This may sound a little strange, but recently at my school gym class has been the most thought provoking class I'm currently taking. Most of my friends whom I hang out with in it are not very sports-minded and, while they are not unfit, they are not the most athletic types. We often spend the class doing the least demanding of the activities, which recently has been volleyball, and we spend a good portion just talking and joking around with each other--the other team often is not serious either. One of these friends is often considered an "outcast," so-to-speak, and is often labelled as "weird" or even "bitchy." She is very outspoken and is not afraid to giver her opinion and will often come to me and another friend of mine (also in this class) to pretty much rant and get things off her chest.

The other day she went off about how people are constantly calling her a "bitch" and how she's annoying. Being friends with many people she was talking about (I am friendly with almost my entire school, and actual friends with a good 70%) I already knew one side of the argument. She gave me the other side of the story, the side of the one on the outside of the group and not that of the one fitting in. It really started to make me think about how people act and just who we are and I came to a conclusion which is summed up pretty well in one word: impressionable.

Humans, by nature, are born to impersonate others. This is how we first learn to talk, to walk, and what social etiquette is generally accepted among a certain populace. During the first several years of our lives this is crucial to build the foundations for the rest of our days. However, all of us retain a bit of that impressionability, some more than others, and it affects how we act during our lives more than it should.
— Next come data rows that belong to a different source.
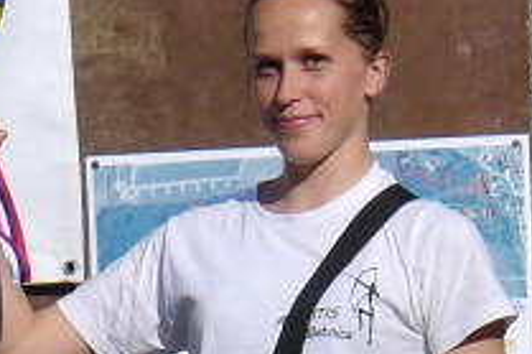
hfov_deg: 4.7
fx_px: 6408
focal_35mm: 434
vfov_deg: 3.1
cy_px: 693
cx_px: -335
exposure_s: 1/1000
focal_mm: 17.1
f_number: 4
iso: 80
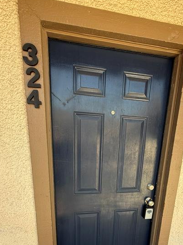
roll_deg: -2.7
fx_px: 141
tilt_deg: -12.8
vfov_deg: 78.4
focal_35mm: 20
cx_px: 102
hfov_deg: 65.7
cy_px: 168
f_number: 2.2
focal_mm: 2.22
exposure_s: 1/112
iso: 40
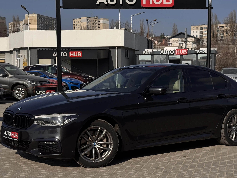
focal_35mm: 62
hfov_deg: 31.2
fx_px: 424
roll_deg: +0.3
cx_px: 125
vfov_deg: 23.6
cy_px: 92
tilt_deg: -2.5
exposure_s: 1/10526
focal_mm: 6.76
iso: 64
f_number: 1.78
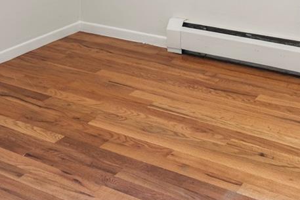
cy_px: -128
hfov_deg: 34.2
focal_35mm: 56
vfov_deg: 19.8
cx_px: 252
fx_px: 467
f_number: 11
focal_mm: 16
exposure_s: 2
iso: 250
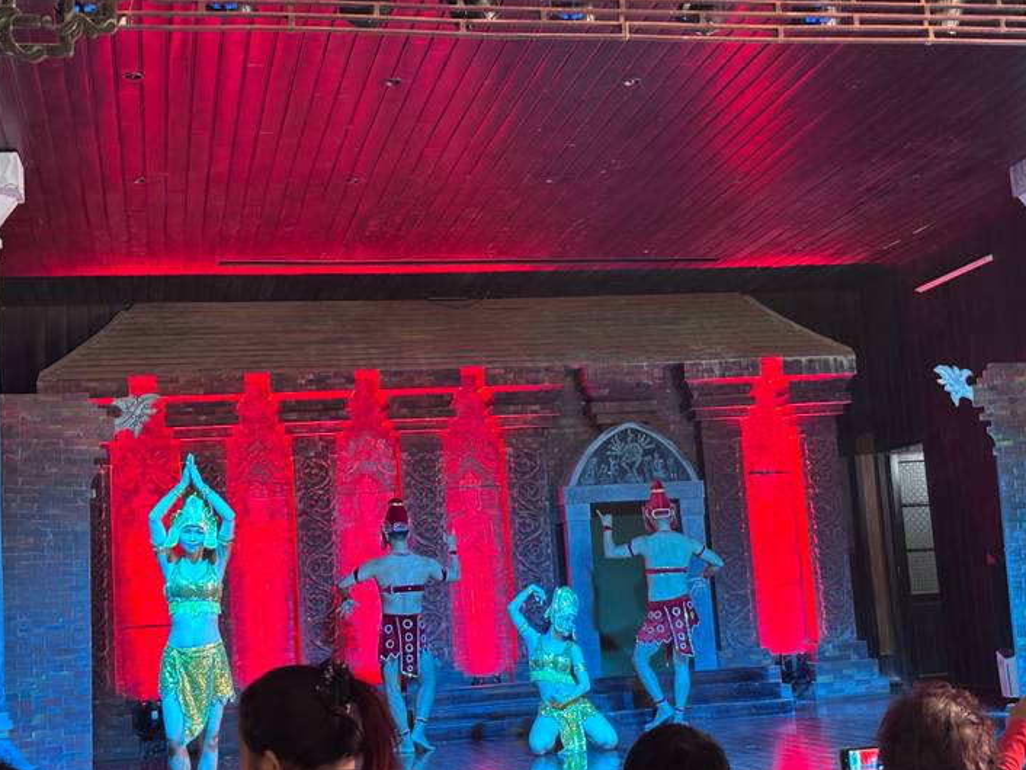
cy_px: 389
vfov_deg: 27.5
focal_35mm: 53
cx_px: 506
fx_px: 1571
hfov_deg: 36.2
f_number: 1.6
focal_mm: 5.96
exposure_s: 1/30
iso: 320
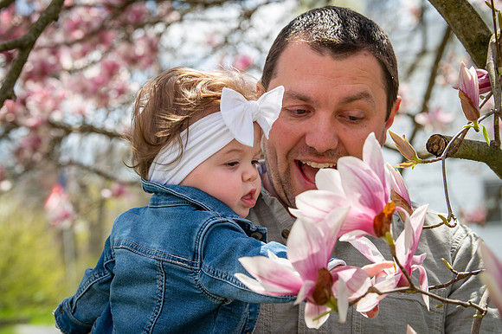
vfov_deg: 13.4
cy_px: 167
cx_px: 251
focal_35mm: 102
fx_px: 1421
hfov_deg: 20.0
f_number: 8
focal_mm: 102
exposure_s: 1/320
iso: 320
I realized that people naturally want to fit into a group, which is understandable given that our history has been with clans and tribes in order to survive. We are social creatures.

However, modern people, especially adolescents and young adults, seem to be too impressionable and try too hard to fit in. We want to be a part of the "cool" group and be what we consider to be successful. This is especially prevalent in a high school situation (which is where I'm coming from) but is still present in nearly all social situations. The down side to this is that we never consider how others feel about things we do and there is often a dominant person who "leads" the group and is perceived as "tough." This toughness is shown through picking on others and making themselves feel better even though they are hurting others. This also increases their confidence which is a trait we all want to have, and that is one trait almost always present in leaders.
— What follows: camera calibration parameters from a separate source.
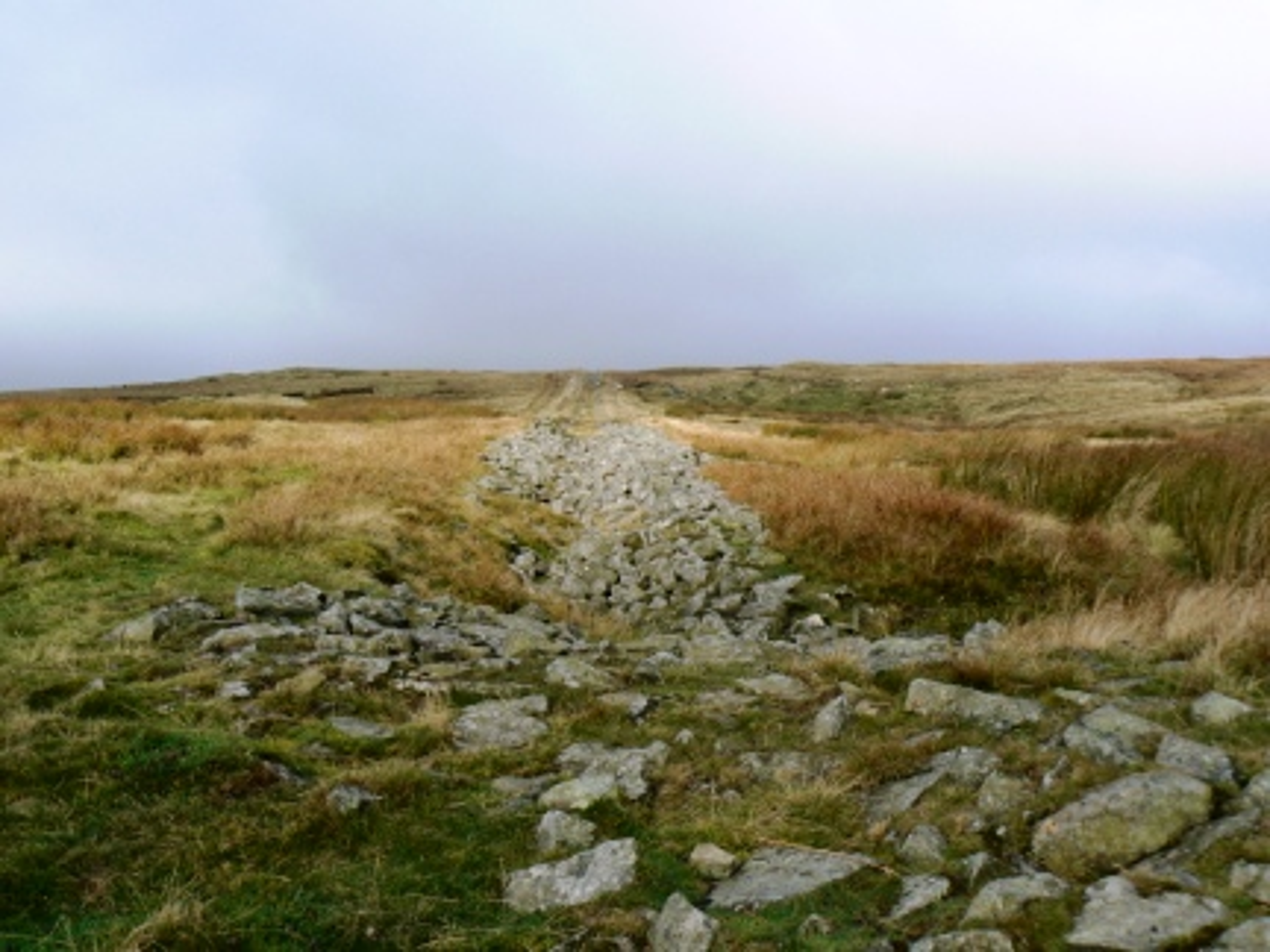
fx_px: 1321
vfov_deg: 39.7
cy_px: 476
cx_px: 635
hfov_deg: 51.4
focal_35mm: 36
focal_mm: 6
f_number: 5.6
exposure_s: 1/320
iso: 80
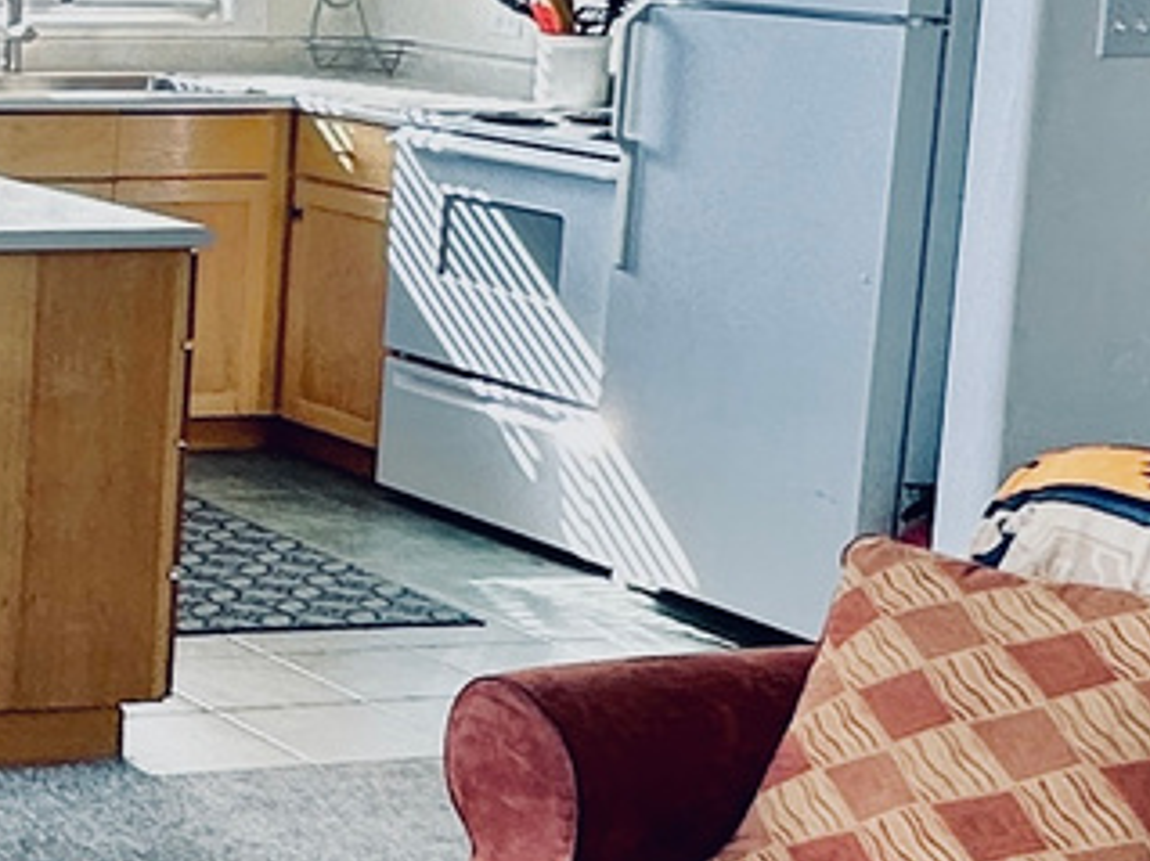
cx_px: -945
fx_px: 2989
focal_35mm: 90
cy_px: 166
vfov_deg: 16.3
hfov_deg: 17.5
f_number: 2.2
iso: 40
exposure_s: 1/134
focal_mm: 2.22
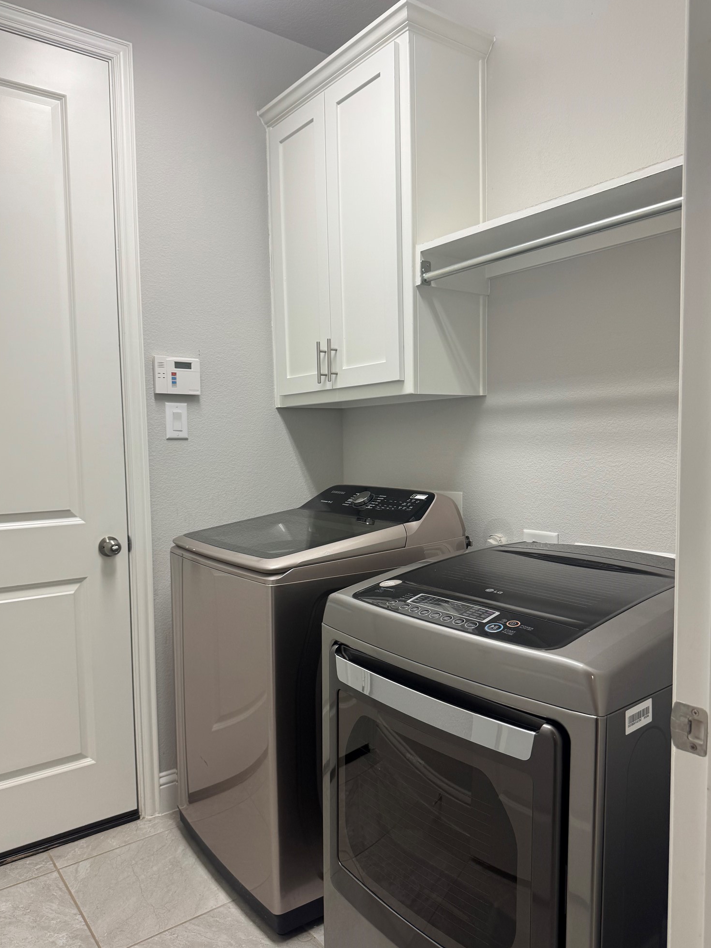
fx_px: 685
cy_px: 490
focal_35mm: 25
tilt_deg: -3.8
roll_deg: +1.9
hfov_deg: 54.9
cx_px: 348
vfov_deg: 69.4
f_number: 1.78
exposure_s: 1/120
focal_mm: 6.76
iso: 125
One person does not sound like a lot, and it isn't. If there was only one person in a group of 1000 who insulted others and acted tough, then it would not be a big deal if others did not try and mimic their actions to be accepted into his/her "group." It's the fact that people want to fit in and become part of the dominant group which causes a chain reaction leading to an eventual ostracization of certain individuals.

Let's say that in the end there are 900 people who chose to insult the others and joined the "cool" clique. This means that 100 people have been excluded from the main group, they develop a bit of resentment, and think of the others as mean and "bitchy." They then become the same way, themselves, to try and get the same success the others did, and also to try and get some payback. This causes the larger group to form similar opinions of the "outcasts" and snowballs until both sides hate each other. What happens next is unpredictable, but it is likely a large scale fight and there could even be internal conflicts of both groups, leading to more branches. This causes more hate and resentment and leads to an even bigger and more complex situation.

There will always be those few who are the first "jerks" and will make fun of others to establish their dominance. However, the only way to combat this is to turn the other cheek and be yourself. Do not try and mimic the other person, you have to be an individual. You have to not be impressionable enough to the point where you will copy the dominant person to try and gain their success. You have to do it on your own, though that doesn't mean you can't work together with others, you just have to retain your individuality in the midst of a sea of people. If everybody were to be different and be themselves there would be no more need for the word "different" since it would become the new same, and the word same would become obsolete.

This is by no means an air tight example, nor is it necessarily 100% correct, but it is the conclusion I have come to by listening to varying sides of the same story, and even different accounts from the same person, as well as different people. It just seems like if everybody would stop trying to be a drop of blue paint in a blue paint bucket, then things would be much more enjoyable as a whole. It seems like heterogeneousness seems to be the best way to live, not a homogenous mixture. Besides, I much prefer Italian dressing over french

Please share your thoughts on what I've observed/concluded and point out any flaws you see or anything you agree with; I would very much like to hear others' opinions.